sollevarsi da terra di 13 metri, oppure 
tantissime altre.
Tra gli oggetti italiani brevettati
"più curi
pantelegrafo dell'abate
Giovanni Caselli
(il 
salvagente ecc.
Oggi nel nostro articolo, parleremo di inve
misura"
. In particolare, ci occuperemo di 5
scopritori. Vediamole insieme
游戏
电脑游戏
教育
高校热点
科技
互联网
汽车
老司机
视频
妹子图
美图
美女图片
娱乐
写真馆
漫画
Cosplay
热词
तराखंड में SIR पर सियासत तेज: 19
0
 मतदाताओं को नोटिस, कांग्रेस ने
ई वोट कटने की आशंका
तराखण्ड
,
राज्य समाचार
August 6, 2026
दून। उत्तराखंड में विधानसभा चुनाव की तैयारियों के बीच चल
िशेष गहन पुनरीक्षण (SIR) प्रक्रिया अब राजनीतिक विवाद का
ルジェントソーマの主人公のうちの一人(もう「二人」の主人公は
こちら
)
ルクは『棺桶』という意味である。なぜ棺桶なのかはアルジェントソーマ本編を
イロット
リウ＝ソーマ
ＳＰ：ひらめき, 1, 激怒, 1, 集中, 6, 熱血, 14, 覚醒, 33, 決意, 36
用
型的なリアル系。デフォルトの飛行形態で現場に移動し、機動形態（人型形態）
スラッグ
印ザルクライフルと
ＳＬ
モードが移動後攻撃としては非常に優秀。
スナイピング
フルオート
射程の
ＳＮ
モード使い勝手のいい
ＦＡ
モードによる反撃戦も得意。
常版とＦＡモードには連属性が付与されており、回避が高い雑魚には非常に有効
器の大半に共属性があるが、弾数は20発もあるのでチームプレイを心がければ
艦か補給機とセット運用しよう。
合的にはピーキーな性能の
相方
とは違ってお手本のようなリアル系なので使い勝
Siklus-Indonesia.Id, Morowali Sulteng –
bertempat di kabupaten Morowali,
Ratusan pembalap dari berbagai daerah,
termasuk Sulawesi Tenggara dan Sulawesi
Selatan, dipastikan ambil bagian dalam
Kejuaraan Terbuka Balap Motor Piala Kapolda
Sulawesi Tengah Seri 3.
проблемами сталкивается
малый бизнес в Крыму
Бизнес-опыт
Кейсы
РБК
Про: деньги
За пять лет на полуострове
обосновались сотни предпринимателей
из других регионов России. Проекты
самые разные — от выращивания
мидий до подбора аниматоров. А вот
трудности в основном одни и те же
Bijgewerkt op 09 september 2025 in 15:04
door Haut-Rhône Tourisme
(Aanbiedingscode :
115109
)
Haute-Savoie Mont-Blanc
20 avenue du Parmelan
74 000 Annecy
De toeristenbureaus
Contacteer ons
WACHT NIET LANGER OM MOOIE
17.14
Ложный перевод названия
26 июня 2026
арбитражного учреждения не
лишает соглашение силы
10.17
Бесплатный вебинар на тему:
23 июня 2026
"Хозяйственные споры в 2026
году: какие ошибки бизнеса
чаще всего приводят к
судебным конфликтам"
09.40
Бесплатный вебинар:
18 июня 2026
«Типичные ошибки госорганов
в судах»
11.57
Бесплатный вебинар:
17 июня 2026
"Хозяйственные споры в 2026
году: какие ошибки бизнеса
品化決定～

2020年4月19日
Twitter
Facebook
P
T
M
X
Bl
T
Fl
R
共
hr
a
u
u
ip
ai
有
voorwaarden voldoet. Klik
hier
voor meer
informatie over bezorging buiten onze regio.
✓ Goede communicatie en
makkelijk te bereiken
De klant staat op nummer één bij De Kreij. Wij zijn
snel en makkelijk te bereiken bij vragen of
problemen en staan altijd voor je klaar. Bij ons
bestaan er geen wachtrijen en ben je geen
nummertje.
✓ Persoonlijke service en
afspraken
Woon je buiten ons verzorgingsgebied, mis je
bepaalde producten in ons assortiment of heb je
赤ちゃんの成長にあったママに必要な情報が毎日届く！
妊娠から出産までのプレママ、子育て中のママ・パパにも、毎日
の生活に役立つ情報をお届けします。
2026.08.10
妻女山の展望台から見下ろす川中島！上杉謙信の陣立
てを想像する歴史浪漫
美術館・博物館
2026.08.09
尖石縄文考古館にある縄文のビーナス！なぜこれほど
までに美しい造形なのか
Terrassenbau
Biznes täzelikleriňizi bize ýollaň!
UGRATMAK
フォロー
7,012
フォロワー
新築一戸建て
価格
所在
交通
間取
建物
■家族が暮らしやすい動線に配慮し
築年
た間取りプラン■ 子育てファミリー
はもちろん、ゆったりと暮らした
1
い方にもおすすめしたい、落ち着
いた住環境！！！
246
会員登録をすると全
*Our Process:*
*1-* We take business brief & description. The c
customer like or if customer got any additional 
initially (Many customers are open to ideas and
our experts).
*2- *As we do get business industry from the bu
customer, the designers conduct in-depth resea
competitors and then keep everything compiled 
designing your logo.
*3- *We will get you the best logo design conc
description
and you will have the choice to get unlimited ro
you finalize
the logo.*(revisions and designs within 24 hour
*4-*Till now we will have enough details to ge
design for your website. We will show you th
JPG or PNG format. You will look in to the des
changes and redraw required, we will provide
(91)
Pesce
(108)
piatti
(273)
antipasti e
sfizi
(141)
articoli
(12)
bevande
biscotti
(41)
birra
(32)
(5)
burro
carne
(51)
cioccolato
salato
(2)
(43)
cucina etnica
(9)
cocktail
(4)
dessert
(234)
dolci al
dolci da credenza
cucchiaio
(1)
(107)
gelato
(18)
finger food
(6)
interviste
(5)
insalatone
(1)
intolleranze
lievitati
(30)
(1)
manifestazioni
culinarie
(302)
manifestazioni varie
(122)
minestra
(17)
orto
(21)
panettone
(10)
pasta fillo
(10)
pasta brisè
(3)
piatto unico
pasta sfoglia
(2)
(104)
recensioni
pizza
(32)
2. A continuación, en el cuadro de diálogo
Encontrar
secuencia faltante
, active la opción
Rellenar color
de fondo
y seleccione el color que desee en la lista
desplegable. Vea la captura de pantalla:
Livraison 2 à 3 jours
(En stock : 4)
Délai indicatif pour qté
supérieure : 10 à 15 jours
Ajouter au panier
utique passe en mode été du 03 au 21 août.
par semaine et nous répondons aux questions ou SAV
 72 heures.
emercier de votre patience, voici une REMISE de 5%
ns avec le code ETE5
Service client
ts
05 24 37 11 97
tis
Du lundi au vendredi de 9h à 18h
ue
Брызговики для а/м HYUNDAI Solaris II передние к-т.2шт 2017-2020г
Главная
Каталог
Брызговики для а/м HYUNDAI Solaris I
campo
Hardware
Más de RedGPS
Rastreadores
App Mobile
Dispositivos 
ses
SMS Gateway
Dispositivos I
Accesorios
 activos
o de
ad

**Work to complete**
In the material above, find the line containing "customer like or" and the line containing "the logo.*(revisions and", then write out exactly those two lines and every line between them, and nothing more.

**Result**
customer like or if customer got any additional 
initially (Many customers are open to ideas and
our experts).
*2- *As we do get business industry from the bu
customer, the designers conduct in-depth resea
competitors and then keep everything compiled 
designing your logo.
*3- *We will get you the best logo design conc
description
and you will have the choice to get unlimited ro
you finalize
the logo.*(revisions and designs within 24 hour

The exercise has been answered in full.